Iacona cites as error the Court's ruling that a credit card qualifies as a "means of identification" for purposes of 18 U.S.C. § 1028A. However, a credit card account number, under the definitions in section 1028(d), qualifies as a means of identification. The Court does not perceive that this is a close call. Similarly, any related argument that the jury instruction on this point was erroneous is not likely to be successful on appeal.
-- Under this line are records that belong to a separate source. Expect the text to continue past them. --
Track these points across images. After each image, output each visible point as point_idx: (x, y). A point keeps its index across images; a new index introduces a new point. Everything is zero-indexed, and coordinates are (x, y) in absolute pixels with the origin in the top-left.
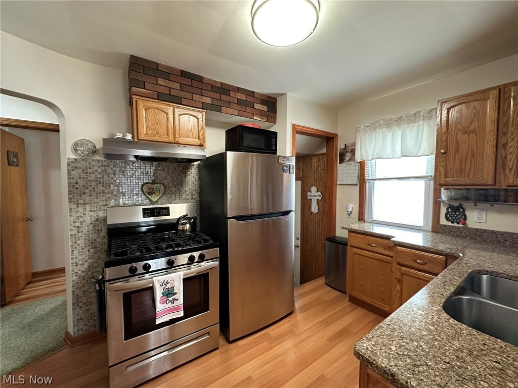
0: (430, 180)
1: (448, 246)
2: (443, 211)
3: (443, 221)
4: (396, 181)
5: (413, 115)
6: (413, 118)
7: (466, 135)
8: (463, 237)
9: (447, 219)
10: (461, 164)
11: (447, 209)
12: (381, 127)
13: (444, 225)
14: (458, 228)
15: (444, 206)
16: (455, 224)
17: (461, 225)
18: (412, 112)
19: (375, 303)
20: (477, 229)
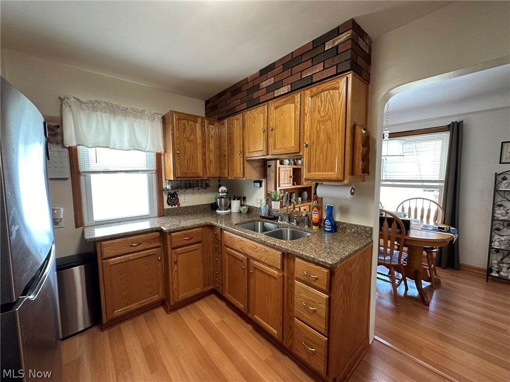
0: (152, 173)
1: (170, 224)
2: (165, 198)
3: (166, 206)
4: (123, 174)
5: (140, 112)
6: (140, 115)
7: (189, 143)
8: (180, 214)
9: (169, 204)
10: (187, 163)
11: (168, 197)
12: (103, 110)
13: (168, 209)
14: (176, 209)
15: (166, 194)
16: (173, 207)
17: (176, 206)
18: (140, 109)
19: (144, 303)
20: (186, 207)
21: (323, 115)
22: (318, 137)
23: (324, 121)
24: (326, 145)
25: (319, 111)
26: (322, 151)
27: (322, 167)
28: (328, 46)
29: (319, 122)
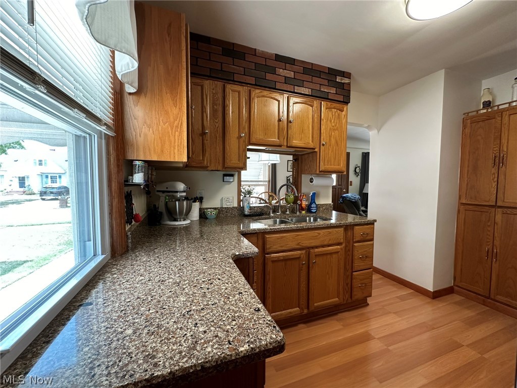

The Government correctly notes that relevant conduct not charged in the indictment is fair game for sentencing purposes. United States v. Swanson, 483 F.3d 509, 514 (7th Cir. 2007). Iacona would base his relevant conduct only on the loss attributable to the Wells Fargo account charged in the indictment: $25,995.59. However, Guidelines Section 1B1.3 takes a broad sweep and would include other losses that stemmed from a common scheme or plan, including other accounts opened within the same time period using the same personal identifiers, thereby raising the loss amount to over $75,000. Because the Court does not perceive that the relevant conduct finding is likely to be upset on appeal, it is also unlikely that Iacona's minimum sentence of 24 months will be disturbed. Although the appellate process can sometimes drag on, this case is relatively simplistic and is very likely to be resolved in few short months.

For the reasons stated, the Court finds that Defendant Iacona has failed to meet his burden under 18 U.S.C. § 3143(b)(1). Therefore, Iacona's motion for release pending resolution of his appeal (Doc. 58) is DENIED.

The Clerk of Court is DIRECTED to unseal Defendant Iacona's motion (Doc. 58) and the Government's response (Doc. 64).